Apart from the pictures, every record here must be copied word for word.

_Supplied material:_

****

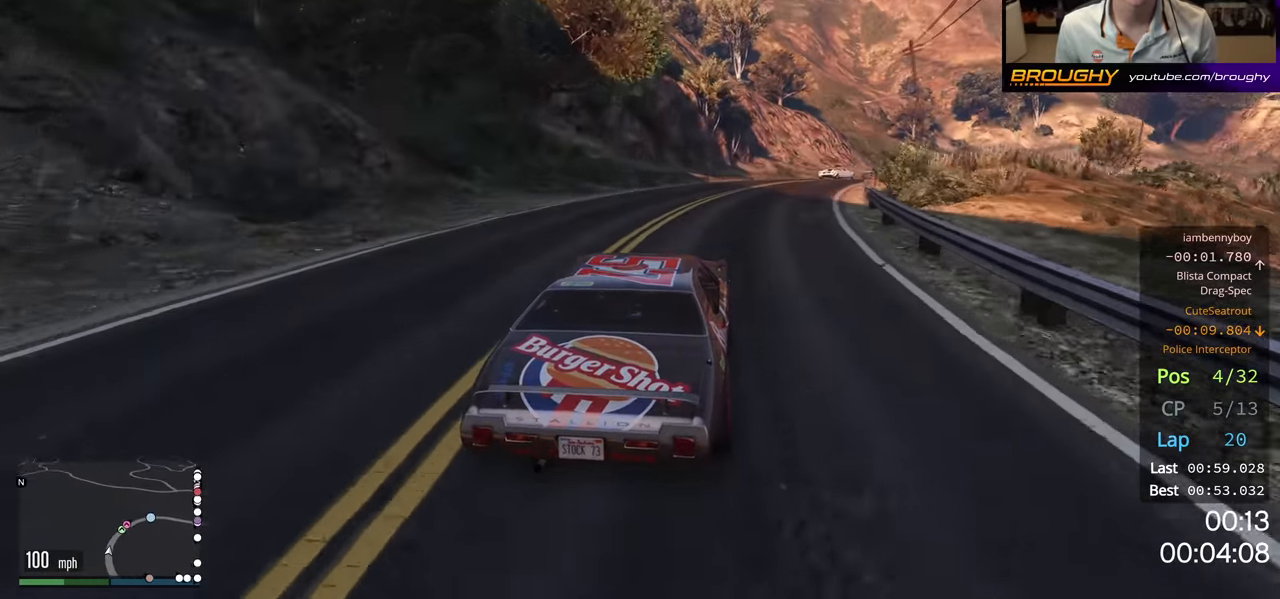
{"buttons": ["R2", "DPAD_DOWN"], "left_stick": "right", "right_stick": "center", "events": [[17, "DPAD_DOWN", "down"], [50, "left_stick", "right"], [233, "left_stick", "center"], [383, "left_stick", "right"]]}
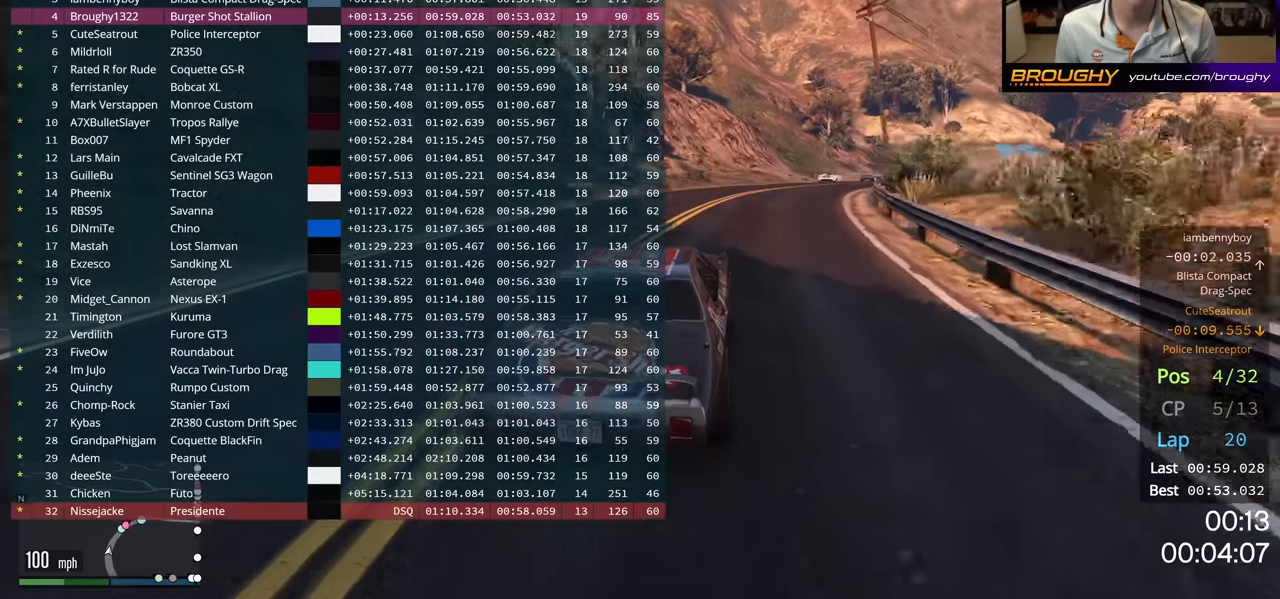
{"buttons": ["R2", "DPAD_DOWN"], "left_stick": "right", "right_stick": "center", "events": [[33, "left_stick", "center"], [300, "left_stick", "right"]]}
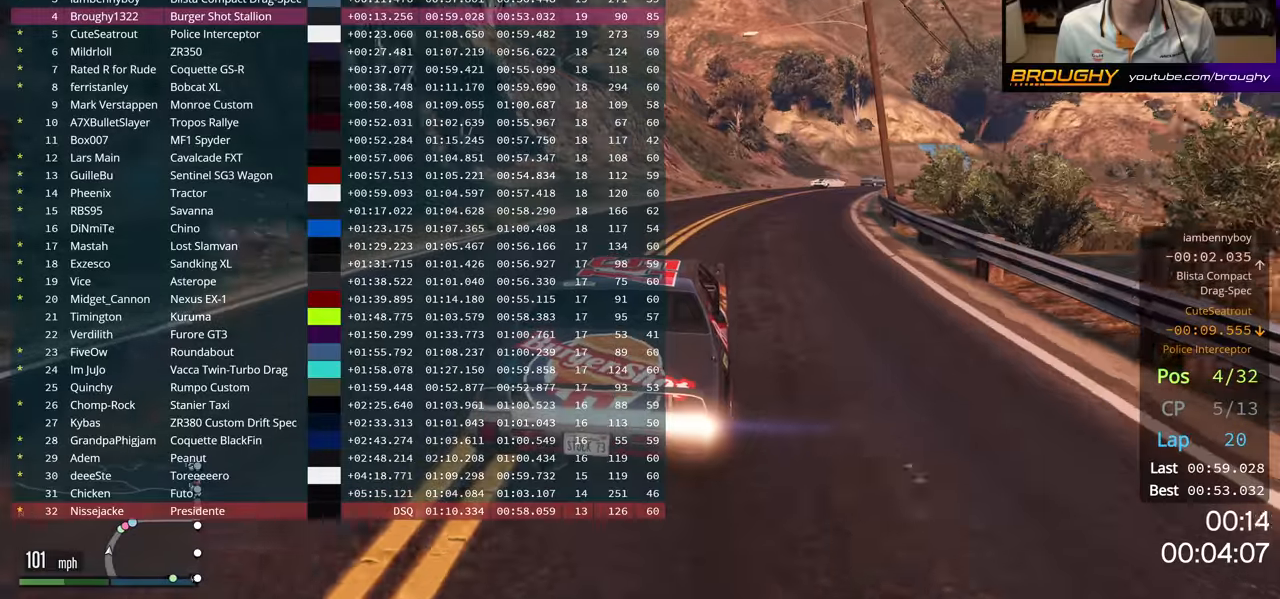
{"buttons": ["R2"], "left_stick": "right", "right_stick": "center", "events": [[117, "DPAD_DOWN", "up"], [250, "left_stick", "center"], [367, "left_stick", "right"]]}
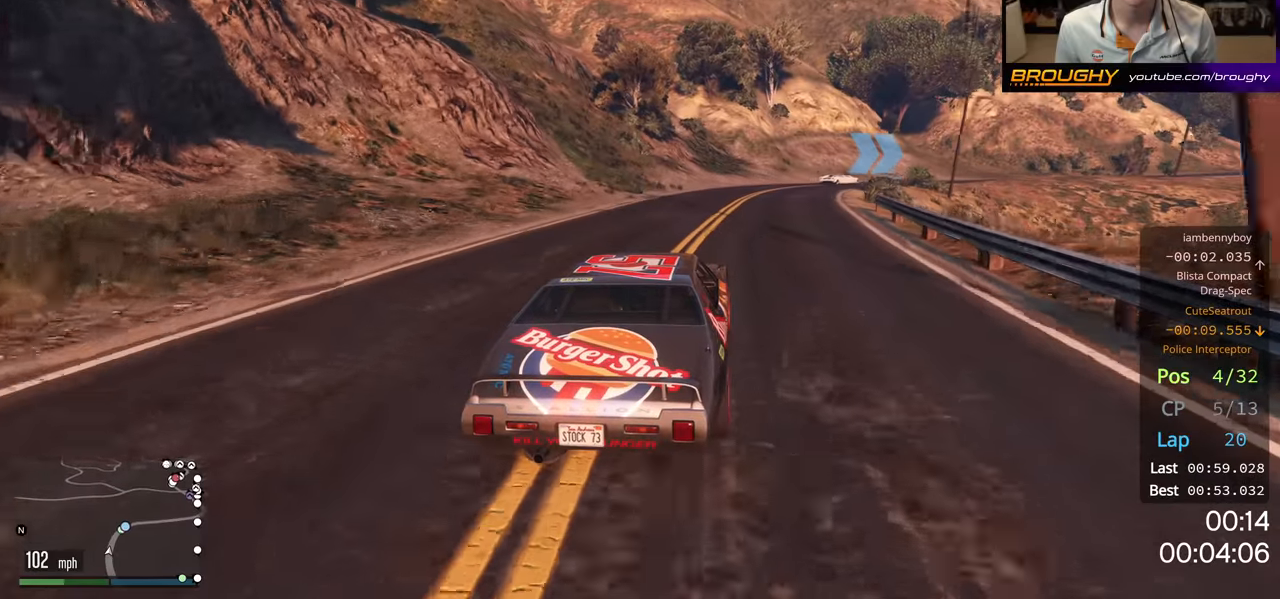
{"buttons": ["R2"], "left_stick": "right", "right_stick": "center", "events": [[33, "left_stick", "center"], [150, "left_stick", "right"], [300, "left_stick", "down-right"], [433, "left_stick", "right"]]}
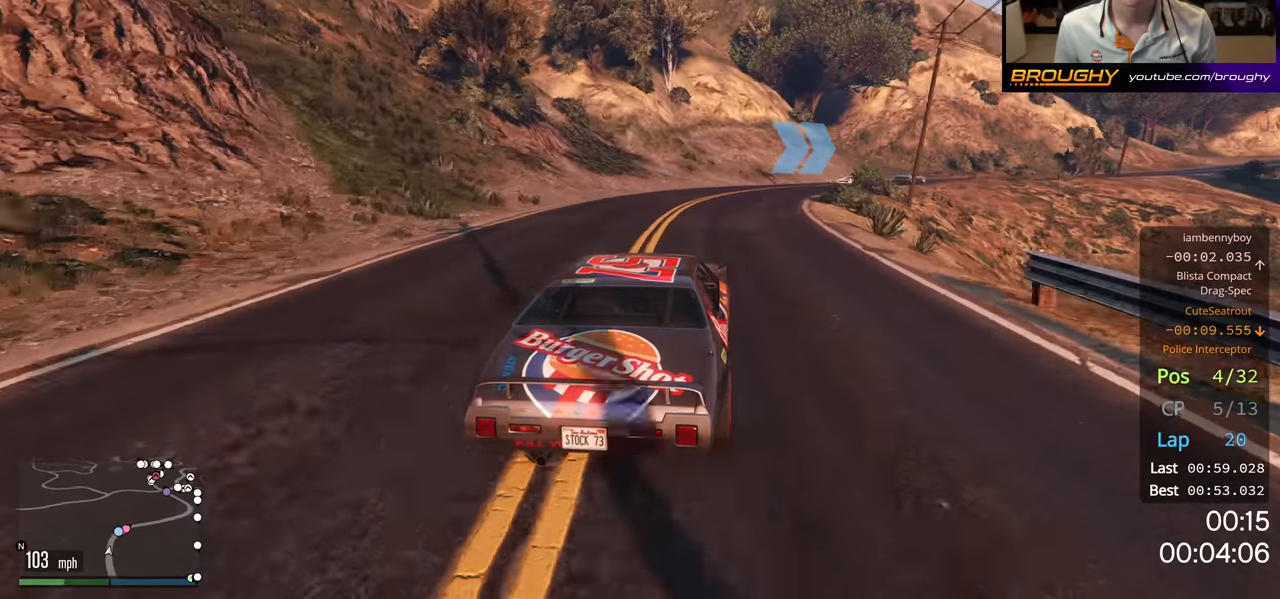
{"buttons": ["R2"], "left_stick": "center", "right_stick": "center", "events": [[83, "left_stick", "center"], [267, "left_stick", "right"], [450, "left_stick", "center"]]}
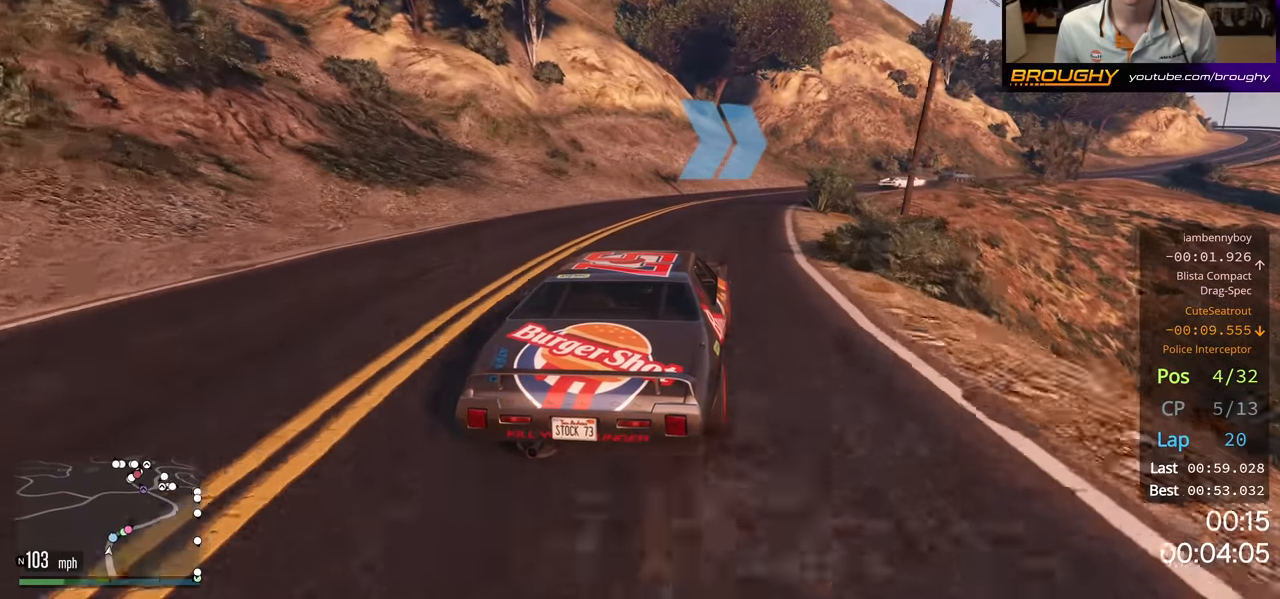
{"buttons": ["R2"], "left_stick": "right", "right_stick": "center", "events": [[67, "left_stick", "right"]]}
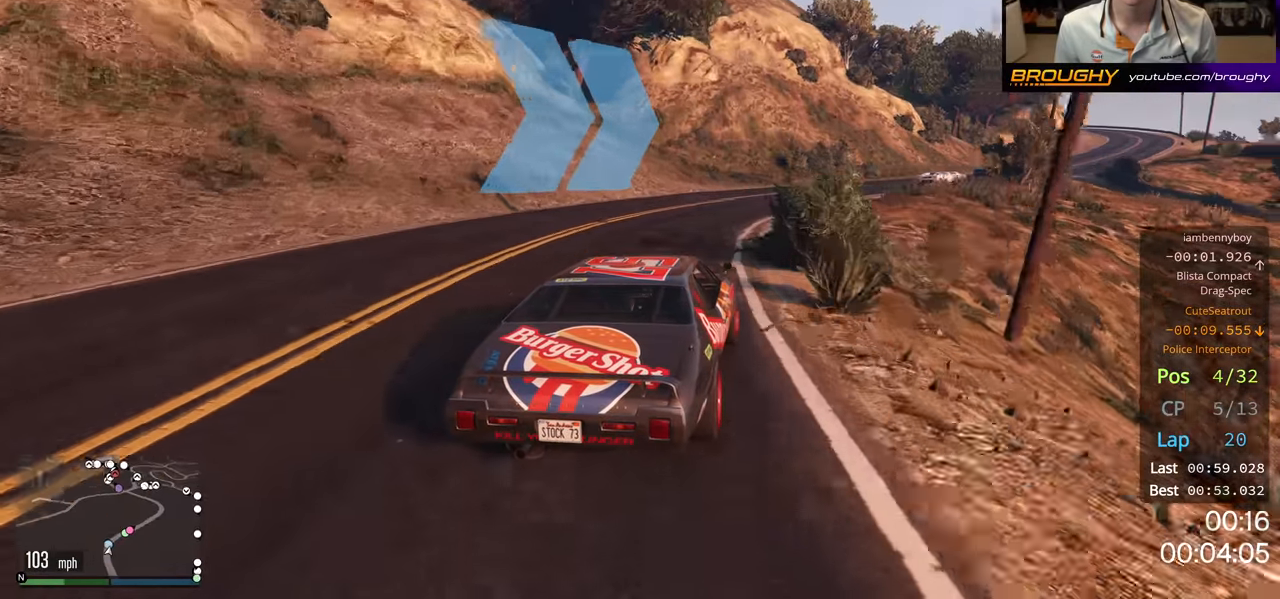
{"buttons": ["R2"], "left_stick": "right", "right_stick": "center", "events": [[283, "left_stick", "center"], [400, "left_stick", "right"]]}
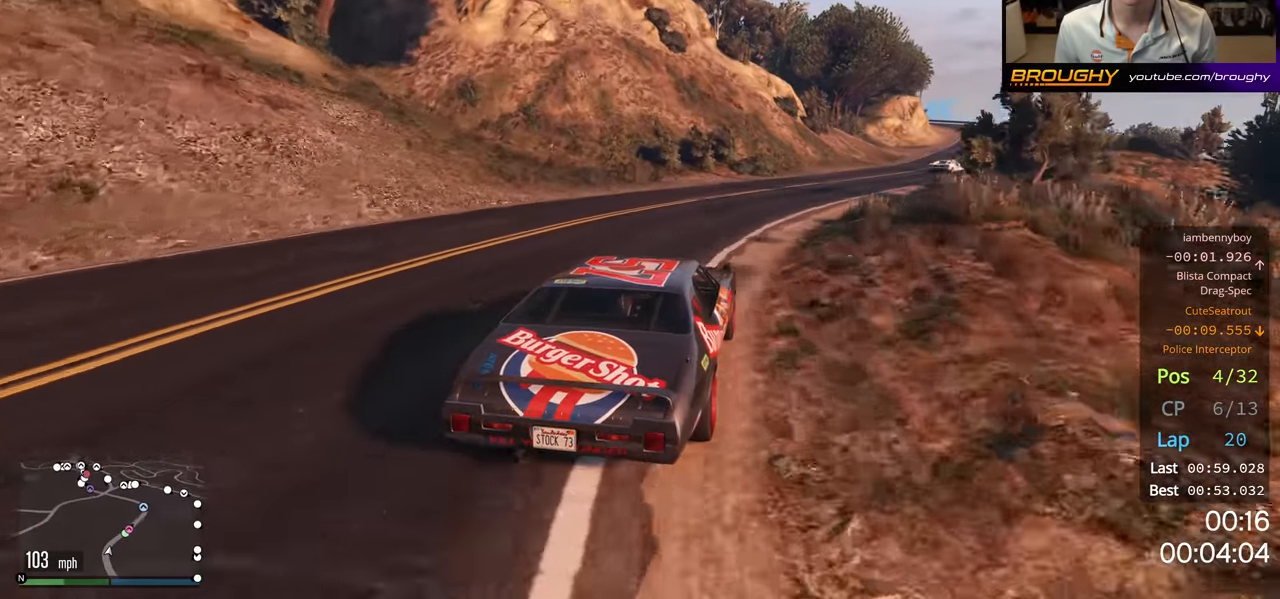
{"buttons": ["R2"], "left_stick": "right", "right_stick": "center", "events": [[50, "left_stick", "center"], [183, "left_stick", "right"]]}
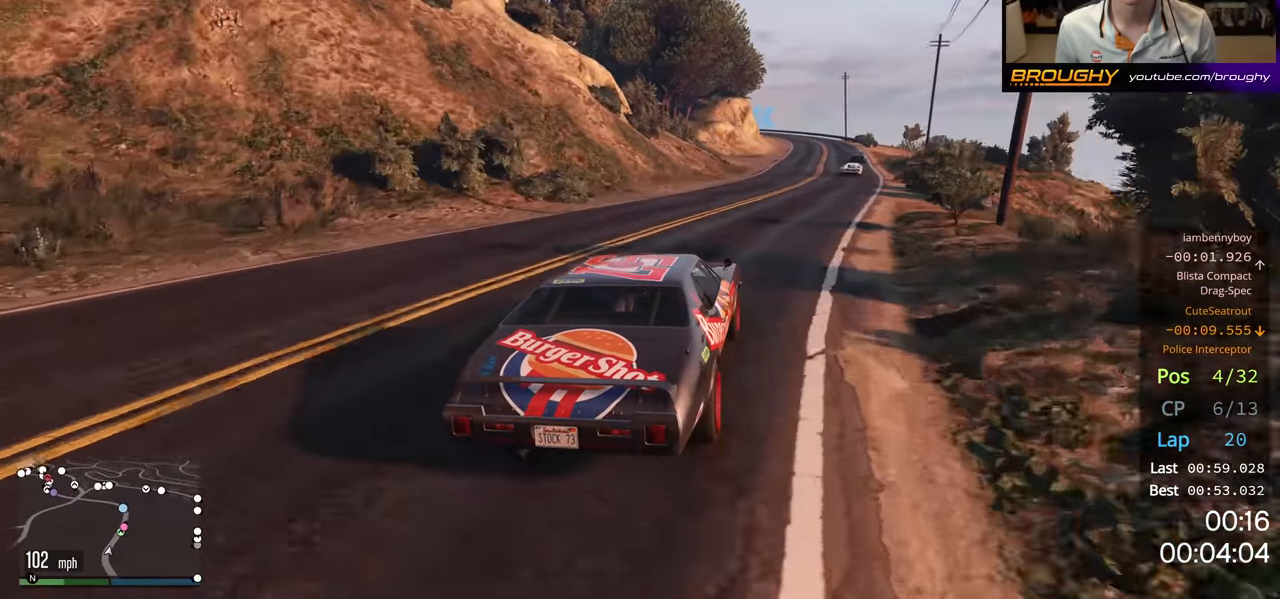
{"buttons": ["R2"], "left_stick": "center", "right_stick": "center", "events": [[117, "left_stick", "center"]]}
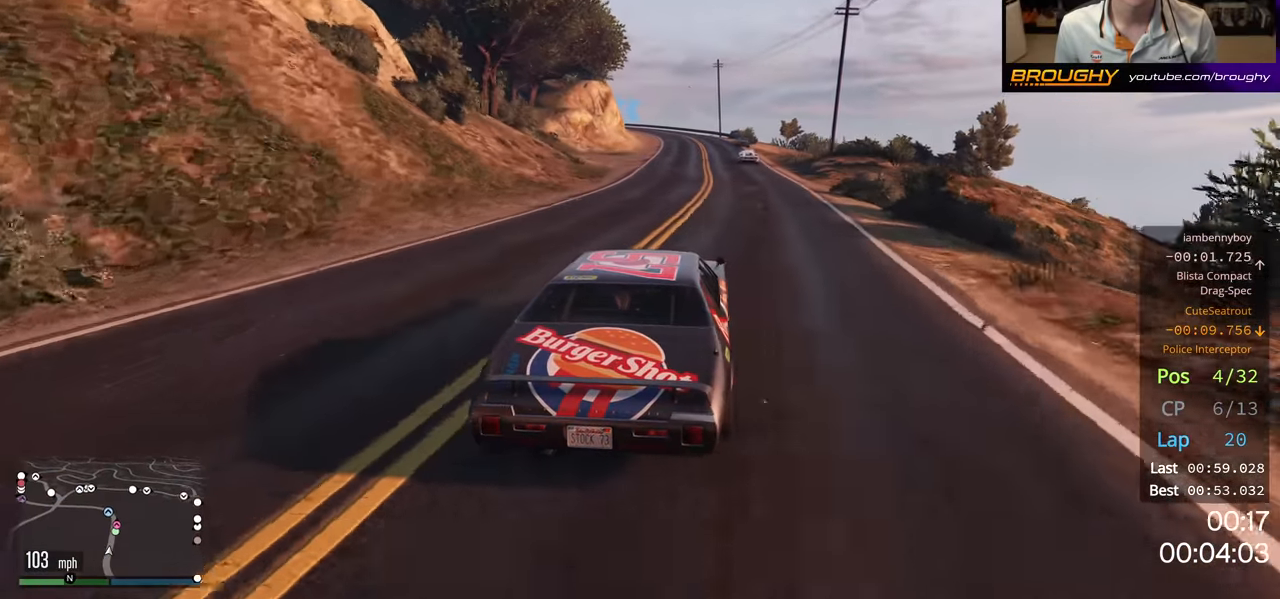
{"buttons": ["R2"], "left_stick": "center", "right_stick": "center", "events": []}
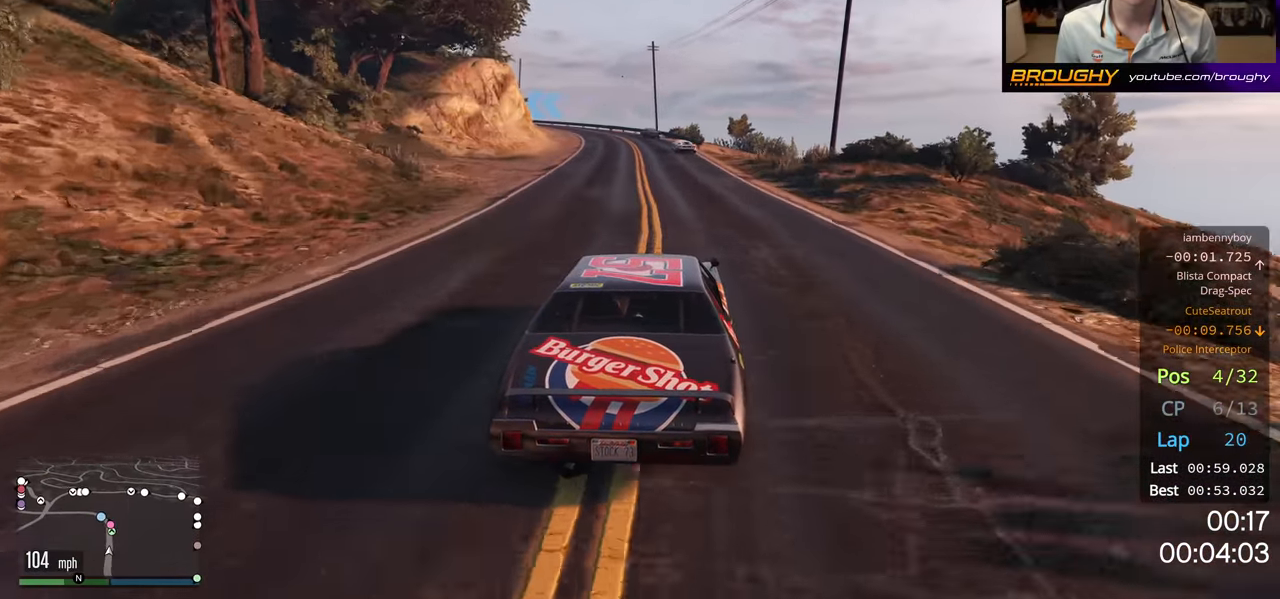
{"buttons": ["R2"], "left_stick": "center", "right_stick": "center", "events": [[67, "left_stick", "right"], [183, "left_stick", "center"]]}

****

_Result of the task:_
{"buttons": ["R2", "DPAD_DOWN"], "left_stick": "right", "right_stick": "center", "events": [[17, "DPAD_DOWN", "down"], [50, "left_stick", "right"], [233, "left_stick", "center"], [383, "left_stick", "right"]]}
{"buttons": ["R2", "DPAD_DOWN"], "left_stick": "right", "right_stick": "center", "events": [[33, "left_stick", "center"], [300, "left_stick", "right"]]}
{"buttons": ["R2"], "left_stick": "right", "right_stick": "center", "events": [[117, "DPAD_DOWN", "up"], [250, "left_stick", "center"], [367, "left_stick", "right"]]}
{"buttons": ["R2"], "left_stick": "right", "right_stick": "center", "events": [[33, "left_stick", "center"], [150, "left_stick", "right"], [300, "left_stick", "down-right"], [433, "left_stick", "right"]]}
{"buttons": ["R2"], "left_stick": "center", "right_stick": "center", "events": [[83, "left_stick", "center"], [267, "left_stick", "right"], [450, "left_stick", "center"]]}
{"buttons": ["R2"], "left_stick": "right", "right_stick": "center", "events": [[67, "left_stick", "right"]]}
{"buttons": ["R2"], "left_stick": "right", "right_stick": "center", "events": [[283, "left_stick", "center"], [400, "left_stick", "right"]]}
{"buttons": ["R2"], "left_stick": "right", "right_stick": "center", "events": [[50, "left_stick", "center"], [183, "left_stick", "right"]]}
{"buttons": ["R2"], "left_stick": "center", "right_stick": "center", "events": [[117, "left_stick", "center"]]}
{"buttons": ["R2"], "left_stick": "center", "right_stick": "center", "events": []}
{"buttons": ["R2"], "left_stick": "center", "right_stick": "center", "events": [[67, "left_stick", "right"], [183, "left_stick", "center"]]}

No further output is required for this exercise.